The Reduced “Stumbling on Happiness” II. Subjectivity (ch. 2, 3) - the science of happiness, what does the word mean, can we ever measure it.

Chapter 2 – The View from in Here

What are we talking about, making claims about happiness: emotional, moral, and judgmental happiness distinguished.

Emotional happiness a feeling, ‘you know what I mean’ subjective state. But because humans are reluctant to value bovine contentment, they can add ‘happy because’ (as a reward for virtue, for example.. judgmental happiness). However virtue refers to actions, happiness to feelings. Or, they can add ‘happy about’ which is an indication of a stance (how my life is going, whatever) not of feelings.

So, if we reserve the word happiness to subjective emotional experiences described as enjoyable or pleasurable (not morality of actions or judgements of experiences) how do we compare different ‘happy’ experiences and rate or rank them? Gilbert describes a number of demonstrations that our ability to remember or perceive differences in happiness is flawed. Also, all claims of happiness are from someone’s point of view, different people have different ranges of happiness on an intensity of feeling scale.

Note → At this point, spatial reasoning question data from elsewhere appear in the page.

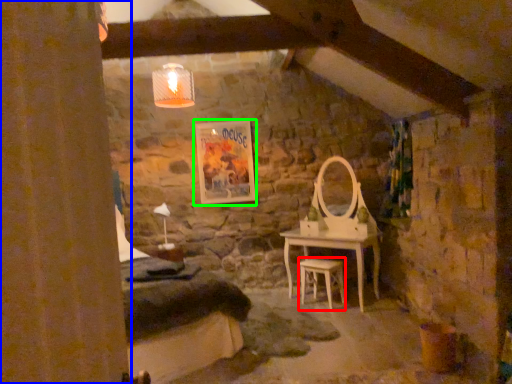
Question: Considering the real-world distances, which object is closest to stool (highlighted by a red box)? curtain (highlighted by a blue box) or picture frame (highlighted by a green box).

Choices:
 (A) curtain
 (B) picture frame

Answer: (B)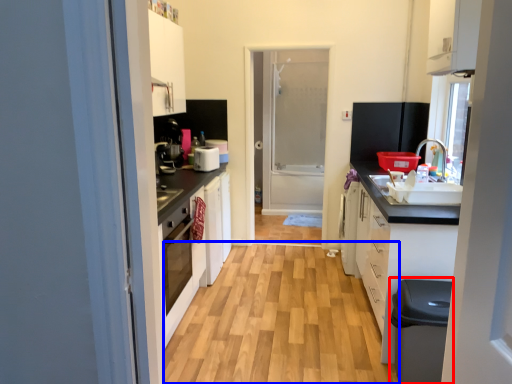
Question: Which point is closer to the camera, dish washer (highlighted by a red box) or plain (highlighted by a blue box)?

Choices:
 (A) dish washer
 (B) plain

Answer: (A)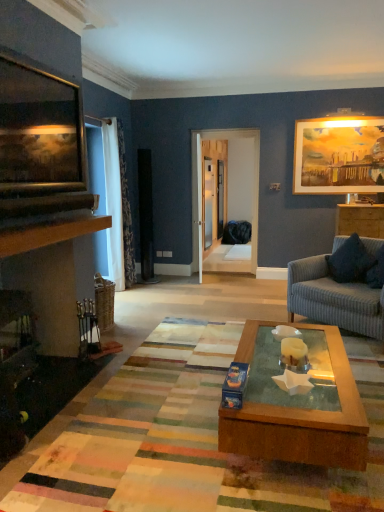
Question: From the image's perspective, is white floral fabric curtain at left positioned above or below wooden cabinet at right?

Choices:
 (A) below
 (B) above

Answer: (B)

Question: Is white floral fabric curtain at left bigger or smaller than wooden cabinet at right?

Choices:
 (A) small
 (B) big

Answer: (B)

Question: Which of these objects is positioned closest to the dark blue textured pillow at right?

Choices:
 (A) striped fabric couch at right
 (B) matte wooden picture frame at upper right, marked as the first picture frame in a back-to-front arrangement
 (C) wooden picture frame at upper left, the 2th picture frame when ordered from back to front
 (D) wooden cabinet at right
 (E) multicolored woven mat at center

Answer: (A)

Question: Which object is the farthest from the wooden picture frame at upper left, the first picture frame in the front-to-back sequence?

Choices:
 (A) dark blue textured pillow at right
 (B) matte wooden picture frame at upper right, the 2th picture frame from the left
 (C) white floral fabric curtain at left
 (D) striped fabric couch at right
 (E) multicolored woven mat at center

Answer: (B)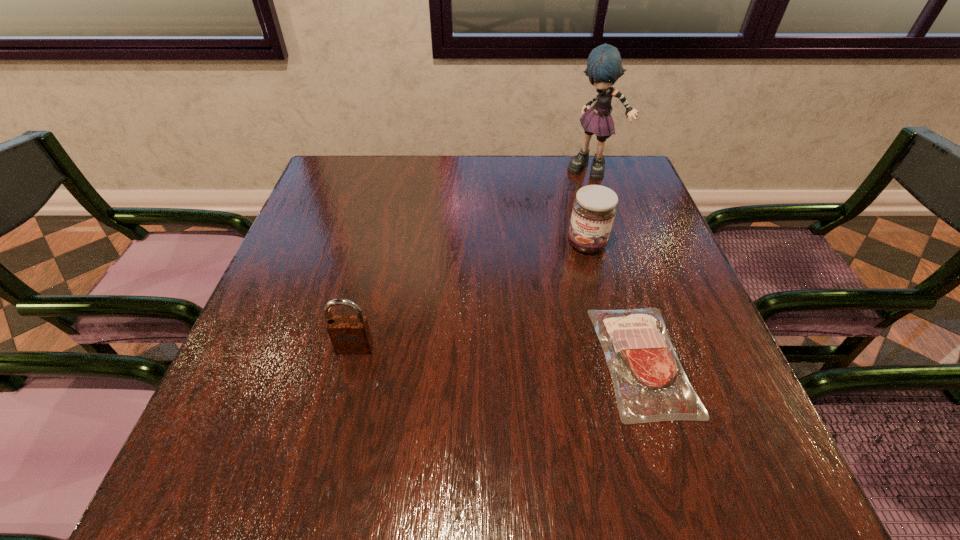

Chapter 3- Outside Looking In. “How am I feeling” - our answer to that question can be flawed, because our answer is what we are aware of feeling, and our experience can encompass much more than that. Our awareness is usually focused on a small fraction of the total information that our brains are processing (are you paying attention to the feeling in your left elbow right now?). Experience refers to the sense of being engaged while awareness gives us the sense of being cognizant of that engagement. Awareness is a kind of experience of our own experience. Our visual experience and our awareness of that experience are generated by different parts of our brains. Certain kinds of damage (to primary visual cortex) can cause blindsight, where there is no awareness of seeing, yet awareness is present because ‘guesses’ made about visual stimuli presented to the area of blindsight are correct.

Analogous to this some people show decoupling of awareness and emotional experience.. it can be possible for some people to be happy or sad without knowing it.

So, how do we measure it? Is there a ‘happyometer’? No. We have to rely on flawed measures of subjective experience verbally reported. (not measurements of muscle or brain activity). And, have to use statistics, gather and average the reports of large numbers of individuals. If hundreds of people report different degrees of pleasure in eating coconut versus banana cream pie, we could conclude that different pies really do cause different experiences.